───── Given records

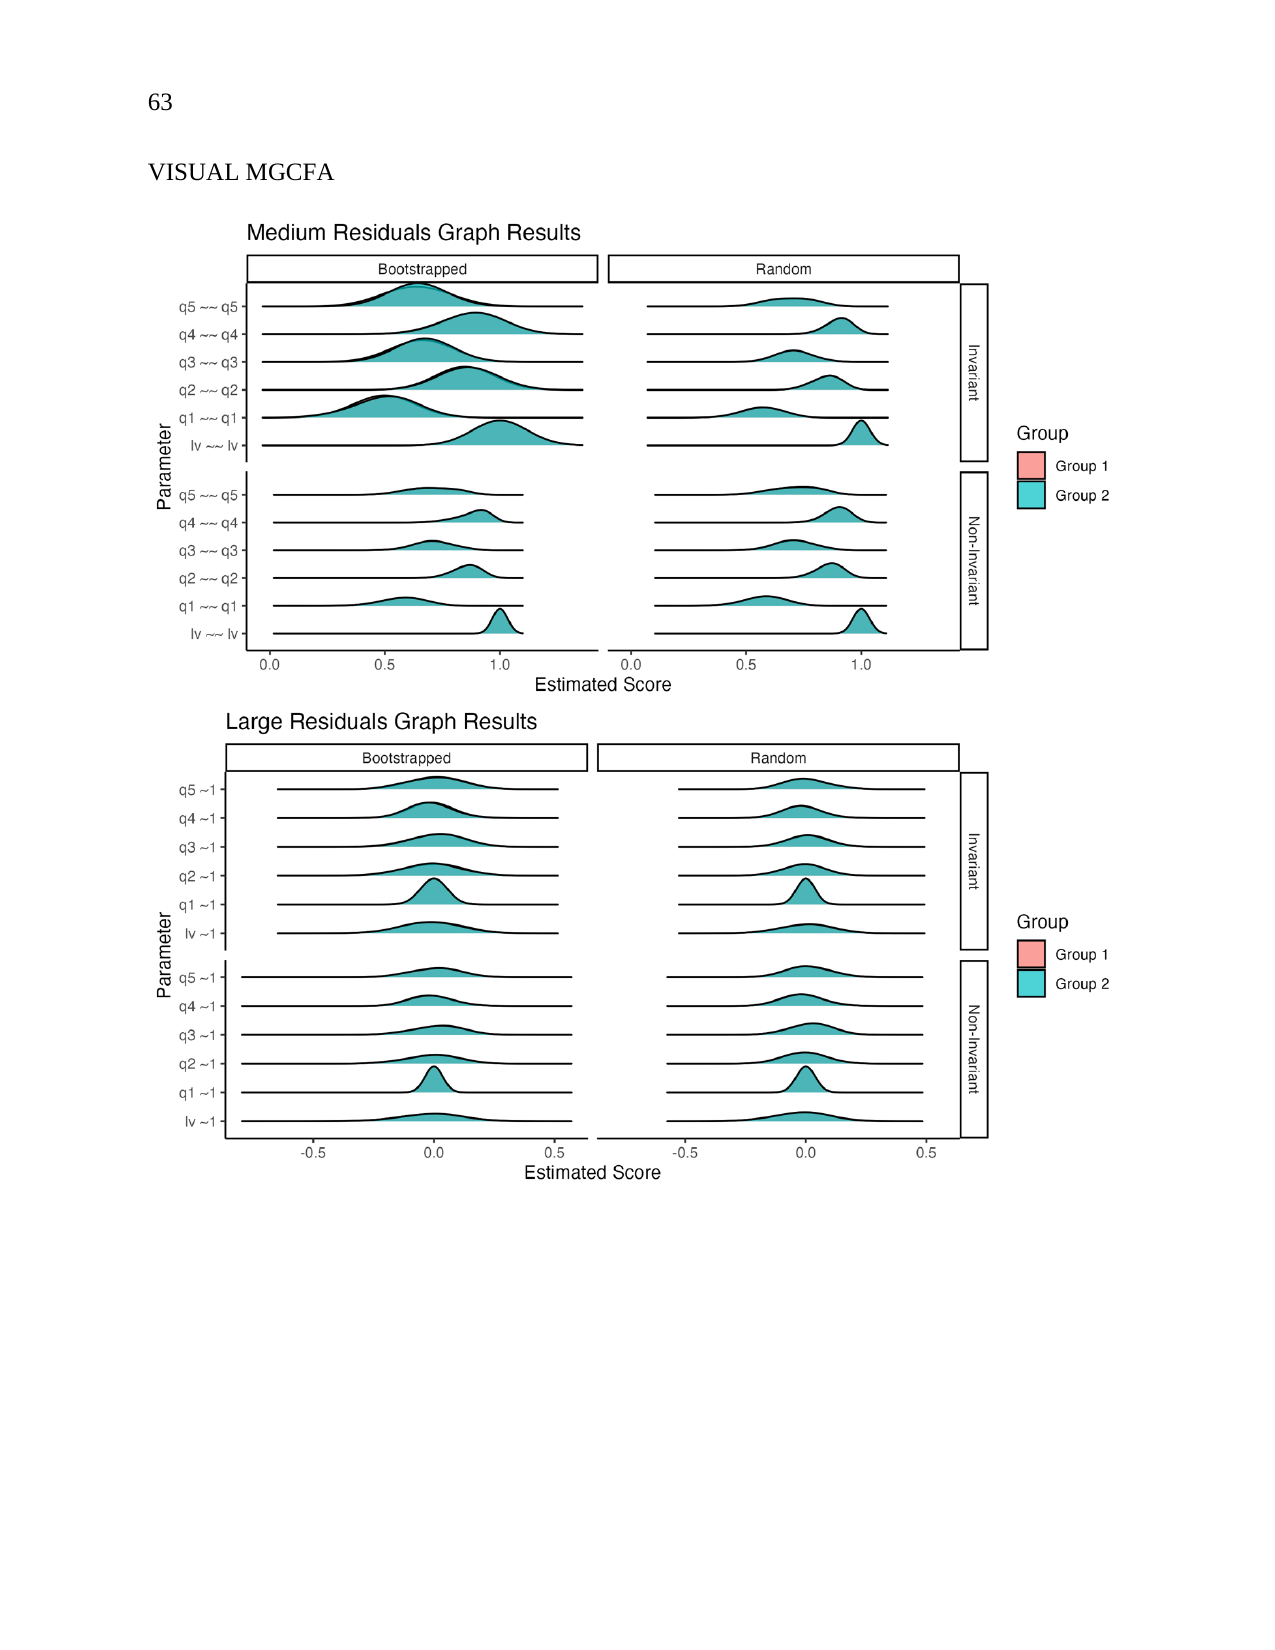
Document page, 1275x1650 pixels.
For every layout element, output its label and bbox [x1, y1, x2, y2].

──────────
───── Given records

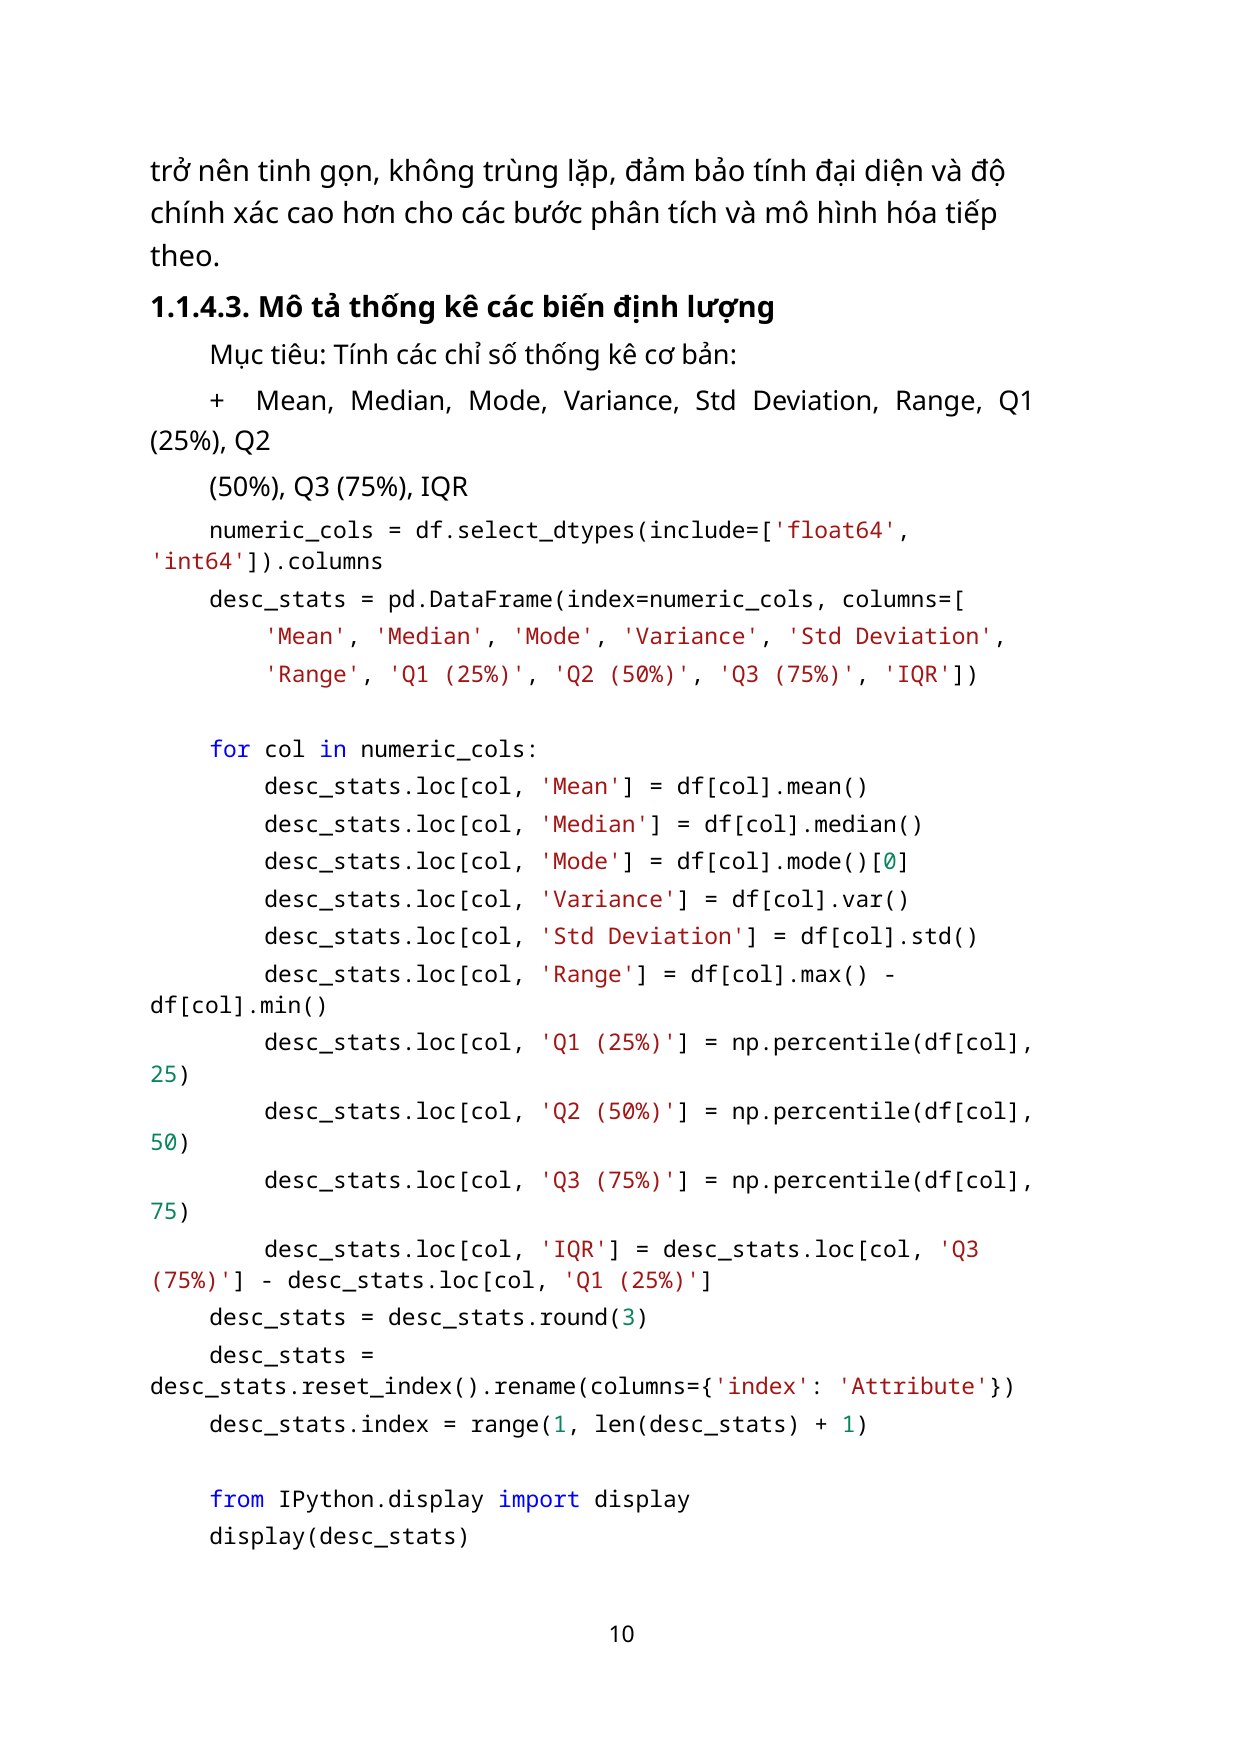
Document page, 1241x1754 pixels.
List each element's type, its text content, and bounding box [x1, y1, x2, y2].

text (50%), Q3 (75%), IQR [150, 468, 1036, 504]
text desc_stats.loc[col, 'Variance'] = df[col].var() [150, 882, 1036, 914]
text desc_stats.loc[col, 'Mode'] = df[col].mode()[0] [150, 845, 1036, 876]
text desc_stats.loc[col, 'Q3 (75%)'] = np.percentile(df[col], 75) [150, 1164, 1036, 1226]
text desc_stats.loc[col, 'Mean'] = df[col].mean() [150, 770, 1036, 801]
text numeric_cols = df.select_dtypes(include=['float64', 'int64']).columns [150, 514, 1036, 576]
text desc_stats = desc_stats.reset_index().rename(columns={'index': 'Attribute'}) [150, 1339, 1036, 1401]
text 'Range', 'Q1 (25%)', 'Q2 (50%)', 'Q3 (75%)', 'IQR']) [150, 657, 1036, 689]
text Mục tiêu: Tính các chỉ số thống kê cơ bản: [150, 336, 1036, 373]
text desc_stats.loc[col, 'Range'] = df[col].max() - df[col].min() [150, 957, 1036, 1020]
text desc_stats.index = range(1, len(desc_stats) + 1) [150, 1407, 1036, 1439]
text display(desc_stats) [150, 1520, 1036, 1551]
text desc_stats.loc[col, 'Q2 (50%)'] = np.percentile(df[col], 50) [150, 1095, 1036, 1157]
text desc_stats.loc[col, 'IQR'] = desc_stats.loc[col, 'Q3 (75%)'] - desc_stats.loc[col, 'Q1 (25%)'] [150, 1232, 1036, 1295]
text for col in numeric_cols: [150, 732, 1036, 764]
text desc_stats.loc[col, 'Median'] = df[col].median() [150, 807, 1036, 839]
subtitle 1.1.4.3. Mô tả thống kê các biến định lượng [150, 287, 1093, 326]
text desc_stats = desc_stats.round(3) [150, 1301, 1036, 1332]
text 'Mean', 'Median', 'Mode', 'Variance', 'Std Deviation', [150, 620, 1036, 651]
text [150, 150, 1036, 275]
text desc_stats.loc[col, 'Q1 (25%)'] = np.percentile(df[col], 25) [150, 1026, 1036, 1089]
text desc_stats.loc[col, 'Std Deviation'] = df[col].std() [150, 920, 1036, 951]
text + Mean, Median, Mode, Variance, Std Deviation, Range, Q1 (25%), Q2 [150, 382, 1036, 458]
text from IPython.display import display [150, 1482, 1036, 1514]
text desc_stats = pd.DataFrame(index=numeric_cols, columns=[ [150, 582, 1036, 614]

──────────
───── Given records

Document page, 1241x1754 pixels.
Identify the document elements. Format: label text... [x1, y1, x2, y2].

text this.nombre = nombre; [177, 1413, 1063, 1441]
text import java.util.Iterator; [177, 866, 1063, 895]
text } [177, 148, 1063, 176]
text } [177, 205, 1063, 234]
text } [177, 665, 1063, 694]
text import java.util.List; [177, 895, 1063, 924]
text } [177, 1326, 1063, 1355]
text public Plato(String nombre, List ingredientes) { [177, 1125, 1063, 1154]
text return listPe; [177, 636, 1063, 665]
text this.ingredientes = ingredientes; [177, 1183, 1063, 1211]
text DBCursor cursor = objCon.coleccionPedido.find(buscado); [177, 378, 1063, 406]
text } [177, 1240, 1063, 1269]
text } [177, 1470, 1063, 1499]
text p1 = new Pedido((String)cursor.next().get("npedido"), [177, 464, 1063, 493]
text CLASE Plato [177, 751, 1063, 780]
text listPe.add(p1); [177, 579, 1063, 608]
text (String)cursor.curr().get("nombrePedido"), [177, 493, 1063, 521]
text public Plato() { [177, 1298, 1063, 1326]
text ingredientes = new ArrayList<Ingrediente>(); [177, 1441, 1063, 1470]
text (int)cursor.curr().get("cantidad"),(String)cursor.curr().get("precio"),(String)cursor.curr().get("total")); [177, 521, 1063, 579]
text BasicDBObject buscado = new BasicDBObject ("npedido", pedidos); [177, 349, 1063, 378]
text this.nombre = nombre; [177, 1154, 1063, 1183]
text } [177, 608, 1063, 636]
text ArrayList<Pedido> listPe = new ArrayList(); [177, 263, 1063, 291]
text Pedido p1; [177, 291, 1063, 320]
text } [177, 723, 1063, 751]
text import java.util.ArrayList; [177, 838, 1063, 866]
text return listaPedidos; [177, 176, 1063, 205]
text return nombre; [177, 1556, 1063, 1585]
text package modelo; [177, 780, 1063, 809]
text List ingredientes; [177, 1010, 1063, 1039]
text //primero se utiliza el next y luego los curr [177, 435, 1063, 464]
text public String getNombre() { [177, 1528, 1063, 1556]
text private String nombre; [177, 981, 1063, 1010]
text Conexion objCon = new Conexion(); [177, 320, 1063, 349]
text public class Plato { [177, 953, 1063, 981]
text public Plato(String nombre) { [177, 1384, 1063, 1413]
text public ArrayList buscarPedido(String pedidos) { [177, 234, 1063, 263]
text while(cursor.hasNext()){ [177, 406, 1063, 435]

──────────

[Exercise brief] Starting at the line above that contains "Document page, 1275x1650 pixels.", write out each line exactly until the line that contains "For every layout" has been written, and stop there.

[Result for this task]
Document page, 1275x1650 pixels.
For every layout element, output its label and bbox [x1, y1, x2, y2].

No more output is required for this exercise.